- Quoted text

════════════════

Art, Gardens and Architecture, Getty Center

Miniature Getty Center Opens in Philadelphia

Getty Center garden installation at the Pennsylvania Horticultural Society's Philadephia Flower Show

Look slightly familiar? This landscape-in-progress riffs on the Getty Center’s architecture and gardens. It’s on view March 1 to 9 at the Pennsylvania Horticultural Society’s Philadephia Flower Show.

Two thousand miles east of L.A., the final touches are being put on a pint-sized version of the Getty Center—in flowers. The mini-Getty will be unveiled Friday at the Philadelphia Flower Show organized by the Pennsylvania Horticultural Society, which this year has challenged landscape architects to transform museums around the country into botanical form. Rising alongside the Getty Center are the Guggenheim, the Smithsonian National Portrait Gallery, the Barnes Foundation, and the North Carolina Museum of Art, to name just four of of this year’s participants.

The Philadelphia Flower Show is the world’s oldest and largest indoor flower show. (If you’re wondering why it’s indoors, check the weather in Philly today.) If it relates to plants, you’ll find it there: from massive displays of rare orchids to discussions on vegetable gardening to stop hunger.

Getty Center garden installation at the Pennsylvania Horticultural Society's Philadephia Flower Show

Azaleas in full bloom, inspired by the Getty Center’s Azalea Pool, part of Robert Irwin’s Central Garden. In this photo, the water feature has yet to be filled.

Each participating museum worked with a garden designer who sought inspiration in its collections, buildings, or grounds. Our collaborator is the Philadelphia firm of Burke Brothers, whose landscape architect Vivianne Englund-Callahan created this SoCal moment in the middle of the Pennsylvania Convention Center. In a bird’s-eye-view, the 40-by-55-foot installation looks like an abstract painting, filled with blocks of contrasting colors and textures.

════════════════

Retype the part of the Getty Center flower show article that opens with the words containing "Each participating museum" and closes with "colors and textures.". The rows that come next play no part in the work here.

════════════════

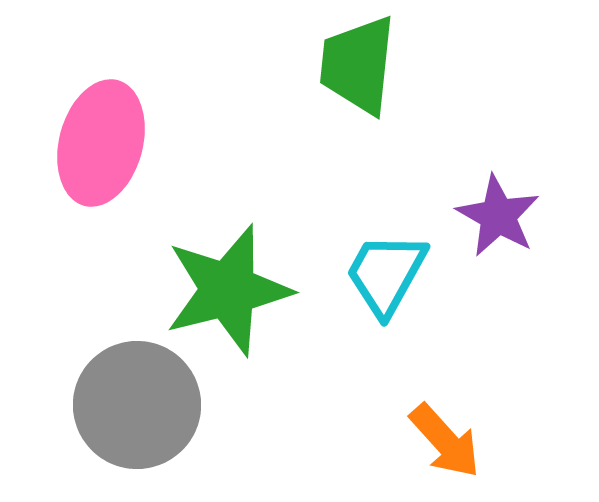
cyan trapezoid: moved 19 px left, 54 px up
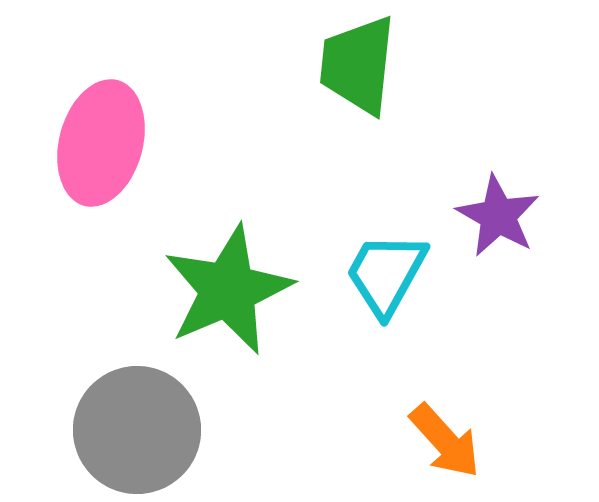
green star: rotated 9 degrees counterclockwise
gray circle: moved 25 px down
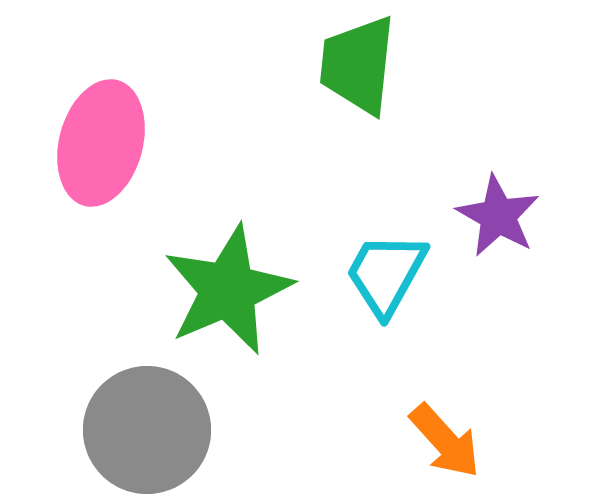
gray circle: moved 10 px right
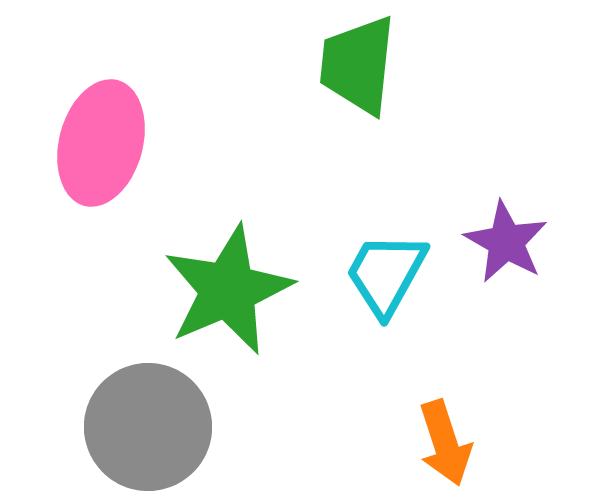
purple star: moved 8 px right, 26 px down
gray circle: moved 1 px right, 3 px up
orange arrow: moved 2 px down; rotated 24 degrees clockwise
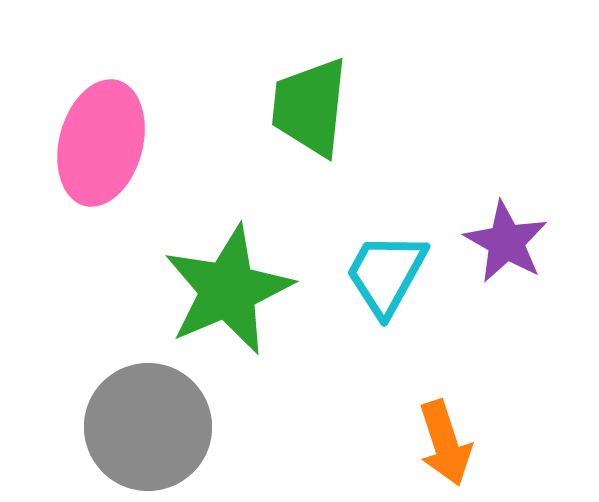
green trapezoid: moved 48 px left, 42 px down
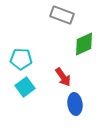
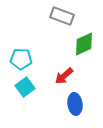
gray rectangle: moved 1 px down
red arrow: moved 1 px right, 1 px up; rotated 84 degrees clockwise
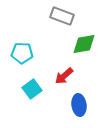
green diamond: rotated 15 degrees clockwise
cyan pentagon: moved 1 px right, 6 px up
cyan square: moved 7 px right, 2 px down
blue ellipse: moved 4 px right, 1 px down
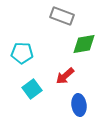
red arrow: moved 1 px right
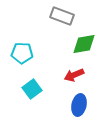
red arrow: moved 9 px right, 1 px up; rotated 18 degrees clockwise
blue ellipse: rotated 20 degrees clockwise
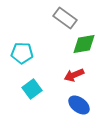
gray rectangle: moved 3 px right, 2 px down; rotated 15 degrees clockwise
blue ellipse: rotated 65 degrees counterclockwise
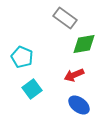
cyan pentagon: moved 4 px down; rotated 20 degrees clockwise
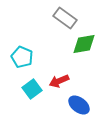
red arrow: moved 15 px left, 6 px down
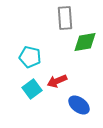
gray rectangle: rotated 50 degrees clockwise
green diamond: moved 1 px right, 2 px up
cyan pentagon: moved 8 px right; rotated 10 degrees counterclockwise
red arrow: moved 2 px left
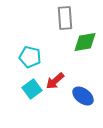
red arrow: moved 2 px left; rotated 18 degrees counterclockwise
blue ellipse: moved 4 px right, 9 px up
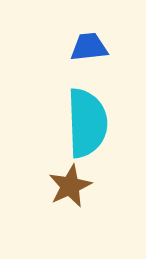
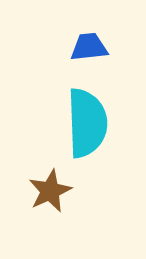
brown star: moved 20 px left, 5 px down
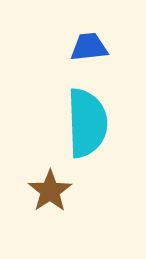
brown star: rotated 9 degrees counterclockwise
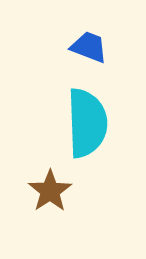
blue trapezoid: rotated 27 degrees clockwise
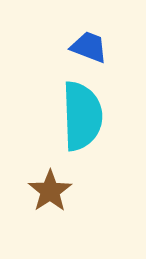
cyan semicircle: moved 5 px left, 7 px up
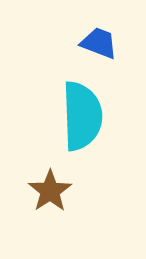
blue trapezoid: moved 10 px right, 4 px up
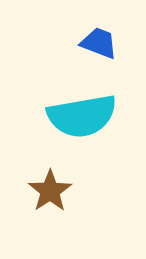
cyan semicircle: rotated 82 degrees clockwise
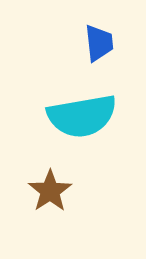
blue trapezoid: rotated 63 degrees clockwise
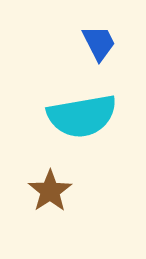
blue trapezoid: rotated 21 degrees counterclockwise
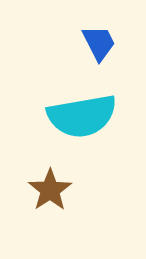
brown star: moved 1 px up
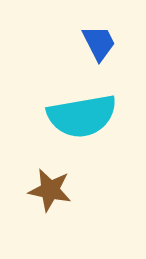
brown star: rotated 27 degrees counterclockwise
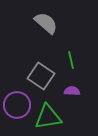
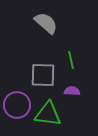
gray square: moved 2 px right, 1 px up; rotated 32 degrees counterclockwise
green triangle: moved 3 px up; rotated 16 degrees clockwise
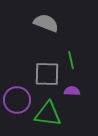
gray semicircle: rotated 20 degrees counterclockwise
gray square: moved 4 px right, 1 px up
purple circle: moved 5 px up
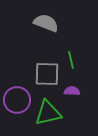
green triangle: moved 1 px up; rotated 20 degrees counterclockwise
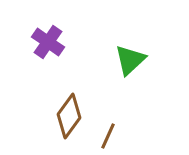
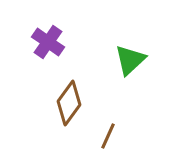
brown diamond: moved 13 px up
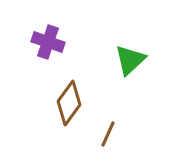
purple cross: rotated 16 degrees counterclockwise
brown line: moved 2 px up
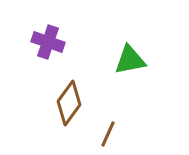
green triangle: rotated 32 degrees clockwise
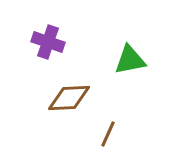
brown diamond: moved 5 px up; rotated 51 degrees clockwise
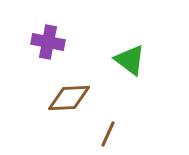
purple cross: rotated 8 degrees counterclockwise
green triangle: rotated 48 degrees clockwise
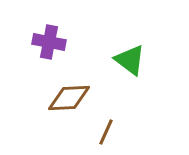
purple cross: moved 1 px right
brown line: moved 2 px left, 2 px up
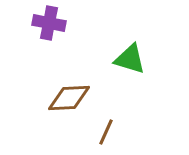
purple cross: moved 19 px up
green triangle: moved 1 px up; rotated 20 degrees counterclockwise
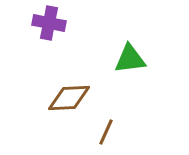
green triangle: rotated 24 degrees counterclockwise
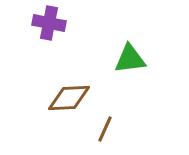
brown line: moved 1 px left, 3 px up
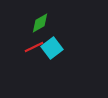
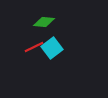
green diamond: moved 4 px right, 1 px up; rotated 35 degrees clockwise
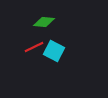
cyan square: moved 2 px right, 3 px down; rotated 25 degrees counterclockwise
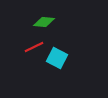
cyan square: moved 3 px right, 7 px down
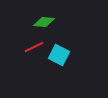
cyan square: moved 2 px right, 3 px up
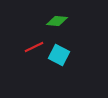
green diamond: moved 13 px right, 1 px up
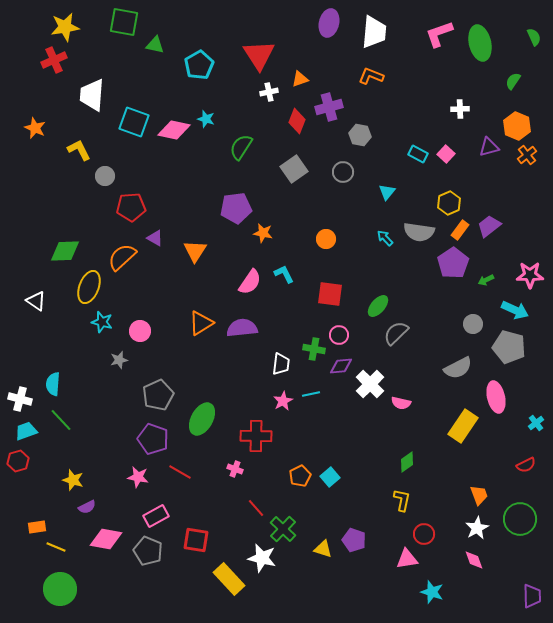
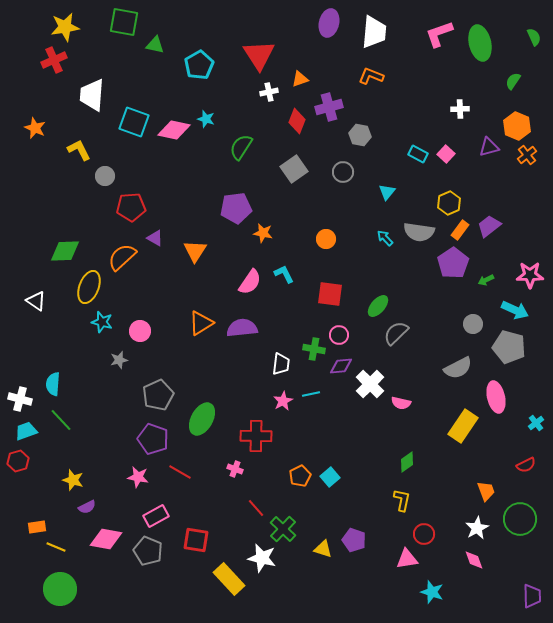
orange trapezoid at (479, 495): moved 7 px right, 4 px up
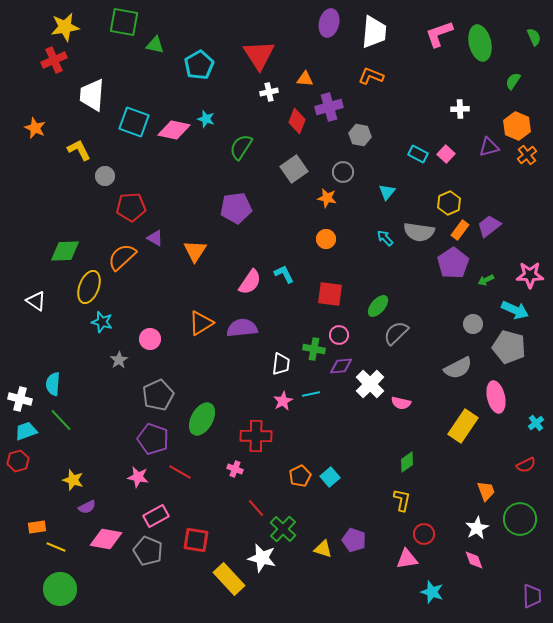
orange triangle at (300, 79): moved 5 px right; rotated 24 degrees clockwise
orange star at (263, 233): moved 64 px right, 35 px up
pink circle at (140, 331): moved 10 px right, 8 px down
gray star at (119, 360): rotated 18 degrees counterclockwise
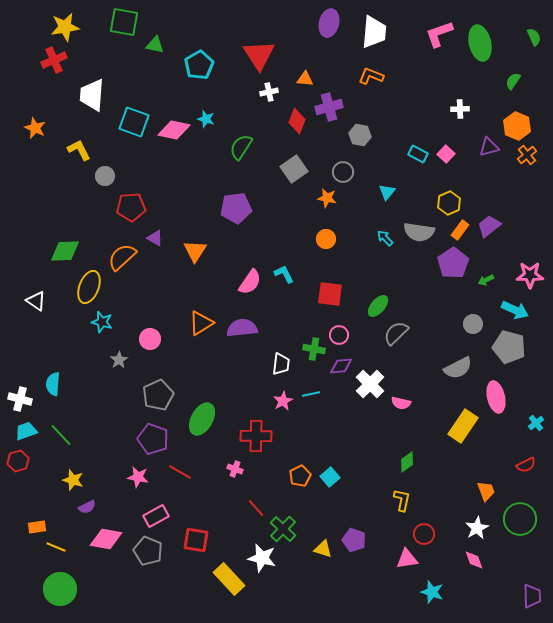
green line at (61, 420): moved 15 px down
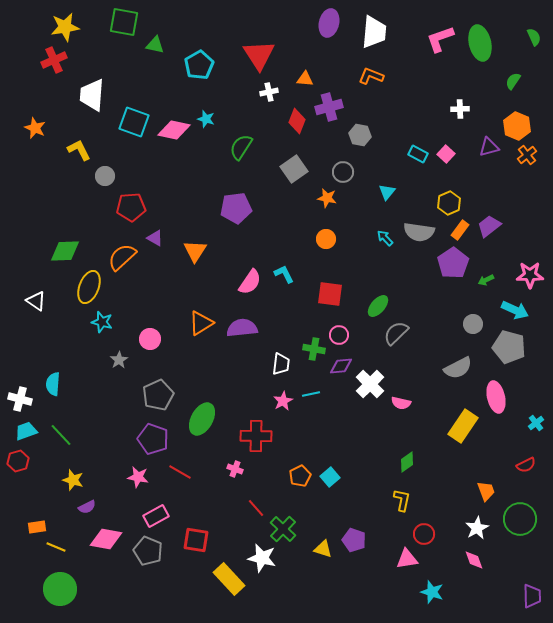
pink L-shape at (439, 34): moved 1 px right, 5 px down
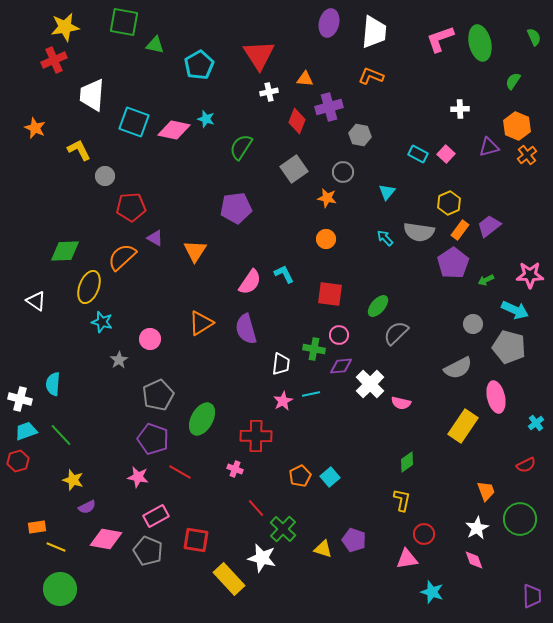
purple semicircle at (242, 328): moved 4 px right, 1 px down; rotated 100 degrees counterclockwise
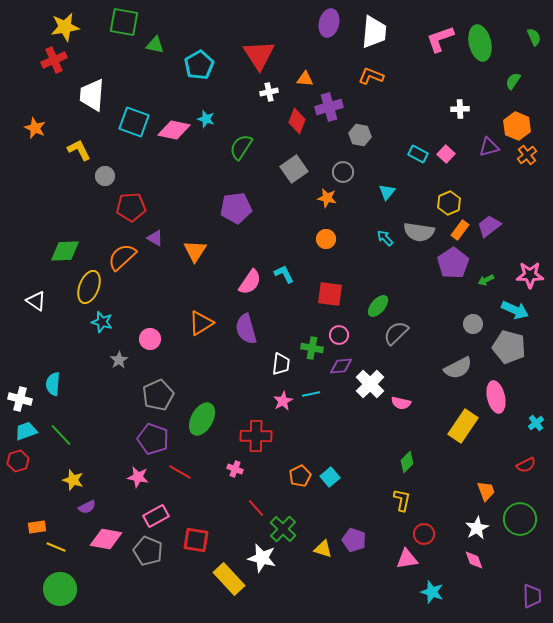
green cross at (314, 349): moved 2 px left, 1 px up
green diamond at (407, 462): rotated 10 degrees counterclockwise
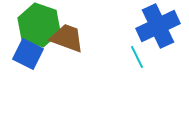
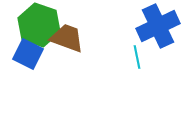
cyan line: rotated 15 degrees clockwise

════════════════

- Full solution
Each participating museum worked with a garden designer who sought inspiration in its collections, buildings, or grounds. Our collaborator is the Philadelphia firm of Burke Brothers, whose landscape architect Vivianne Englund-Callahan created this SoCal moment in the middle of the Pennsylvania Convention Center. In a bird’s-eye-view, the 40-by-55-foot installation looks like an abstract painting, filled with blocks of contrasting colors and textures.